I got all of these animals in the house (except for dogs but I don't really like dogs, dogs are great if I can give them back) and I can tell you some are more "Attachment forming" then others. Theres also a level of anthropomorphism that we apply to our pets, I do it too, its not a bad thing, but I understand that some animals that are my pets have lower brain functions then others. Does that mean I don't care for them? No, but I can't pet my tetras as I can a cat (I pet my bettas and crayfish because they swim into my hand and chill and the goldfish nibble my fingers because they think its food but I guess thats bonding time. Where as with a cat, you can play with them and snuggle them and they will actively come seek you out for attention and thy greet you when you come home like they missed you and will come sit in the same room with you because they like your company.

We have 3 cats, 14 tanks of fish, 6 goldfish, I have 22 bettas, the wife has 90+ hissers, 2 snakes, a betta of her own,a chilean rose hair and a bearded dragon. All of them "form attachments", some closer to what we humans see as attachments (I.E the cats). Fish recognize me because I'm the food provider, the snakes don't really recognize you in the human sense as accept that you handle them now and they put up with it, same with the hissers, but you can easily hold them. Theres one Called O-roach-imaru and I remember when we first got him he would do nothing but hiss and complain. now you hold him and he just chills and explores your hand. Has he formed an attachment? Eh, not in the sense that cats do or dogs do or birds or anything like that, but he understands that we, as humans, aren't going to hurt him which, for me and dealing with a more basic life form, is all the fulfillment I need.
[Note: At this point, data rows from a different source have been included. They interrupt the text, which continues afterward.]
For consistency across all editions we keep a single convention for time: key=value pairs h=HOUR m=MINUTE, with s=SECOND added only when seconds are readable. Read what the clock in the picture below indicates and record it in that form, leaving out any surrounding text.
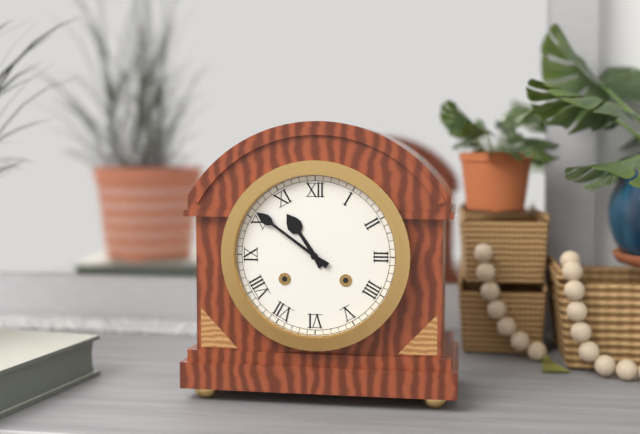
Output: h=10 m=51
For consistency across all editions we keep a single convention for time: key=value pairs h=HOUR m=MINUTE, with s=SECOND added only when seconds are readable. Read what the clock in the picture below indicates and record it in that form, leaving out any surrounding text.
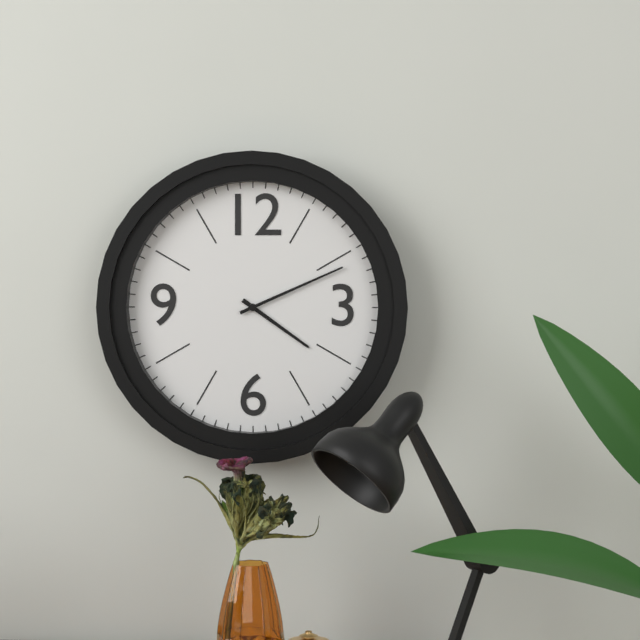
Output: h=4 m=11
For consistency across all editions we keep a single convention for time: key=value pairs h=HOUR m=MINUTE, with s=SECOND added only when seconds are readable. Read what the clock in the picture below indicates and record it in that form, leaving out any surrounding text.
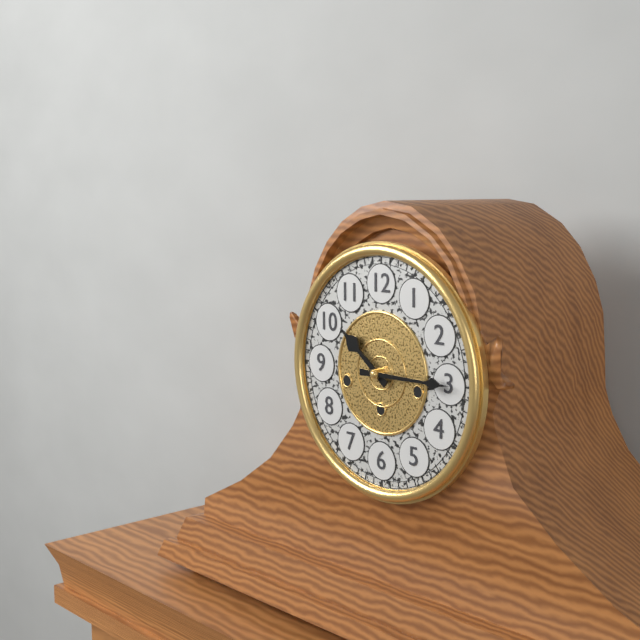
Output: h=10 m=15
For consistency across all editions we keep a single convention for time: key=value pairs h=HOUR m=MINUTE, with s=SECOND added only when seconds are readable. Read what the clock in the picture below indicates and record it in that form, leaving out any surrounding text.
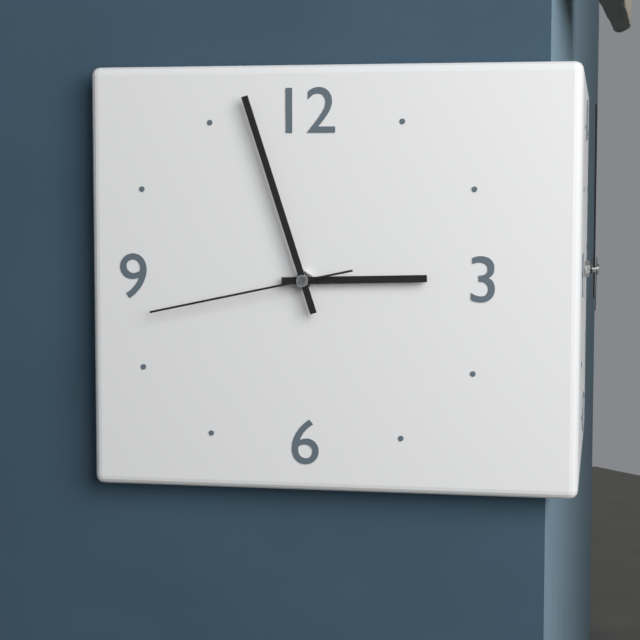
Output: h=2 m=57 s=43
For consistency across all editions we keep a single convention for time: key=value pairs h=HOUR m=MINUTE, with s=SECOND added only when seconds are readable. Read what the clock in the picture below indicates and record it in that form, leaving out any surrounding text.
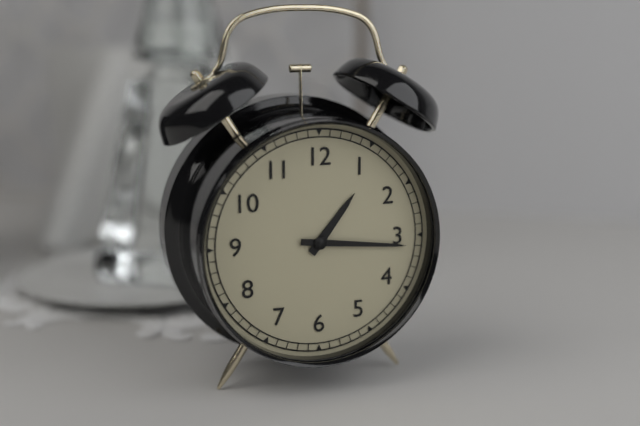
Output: h=1 m=16
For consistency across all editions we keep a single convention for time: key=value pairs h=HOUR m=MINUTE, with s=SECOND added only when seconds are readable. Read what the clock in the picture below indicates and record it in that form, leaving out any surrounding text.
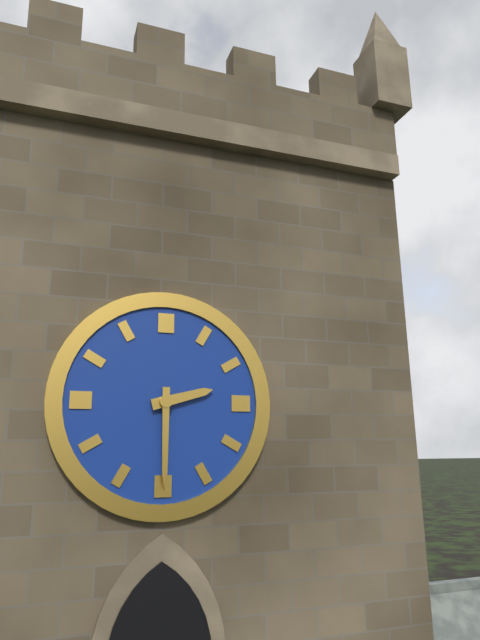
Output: h=2 m=30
But back to the topic of fish a decorations, thats how the hobby started out in the modern,western sense in the 18th so, unfortunately, yes, we see them as part of the family because thats what humans do most of the time, but we shouldn't and can't deny this all started for decorative purposes (or keeping fish fresher if you back earlier in time, so it had a purpose for feeding us).


----------



## MysticSky22301 (Apr 16, 2016)

I actually have kept some of my fish purely for personality, green sunfish being one species. These have to be the smartest fish I've never seen they even recognize individual people and animals
even though they have the temper of large cichlids and are considered a sport fish I absolutely love them


----------



## B3TT45 (Oct 9, 2013)

This thread is absolutely fascinating! I love all the comments here! To answer the question, I think any animal is susceptible to being treated as a mere "eye-candy" at first. You want the fluffy dog/cat because it's so darn cute, the bird because it's beautiful and it entertains you with its talking, the snake because it looks cool. There is no wrong in it, humans are designed to make decisions only by looking at things (love at first sight). 
Now, it is what you do after you fall in love with it aesthetically. Let's be honest, goldfish and bettas are the most popular fish in the hobby because they are the most vibrantly colored and with the big fins. 
I do not believe fish are decorations, or any animal for that matter. They are living beings and should be treated like it an respected. Call me a weird hippie for that I don't care.
I think it like this: they are animals you take into your care for you to love them and the looks that they provide to an area is just a plus.


----------



## Crash (Jul 19, 2015)

I think the problem is that fish don't necessarily bring much (in the eyes of the average person) to the table apart from looks. Cats, dogs, rodents and even reptiles exhibit companionship, which makes humans connect to them. Now most of us can claim that our fish may recognize us, perhaps even exhibit some sort of attachment to their owners, but to an average joe they just see them as pretty little emotionless things. I mean, you can't hold a fish or pet it like a cat or dog, fish don't make audible noises or anything like that either. 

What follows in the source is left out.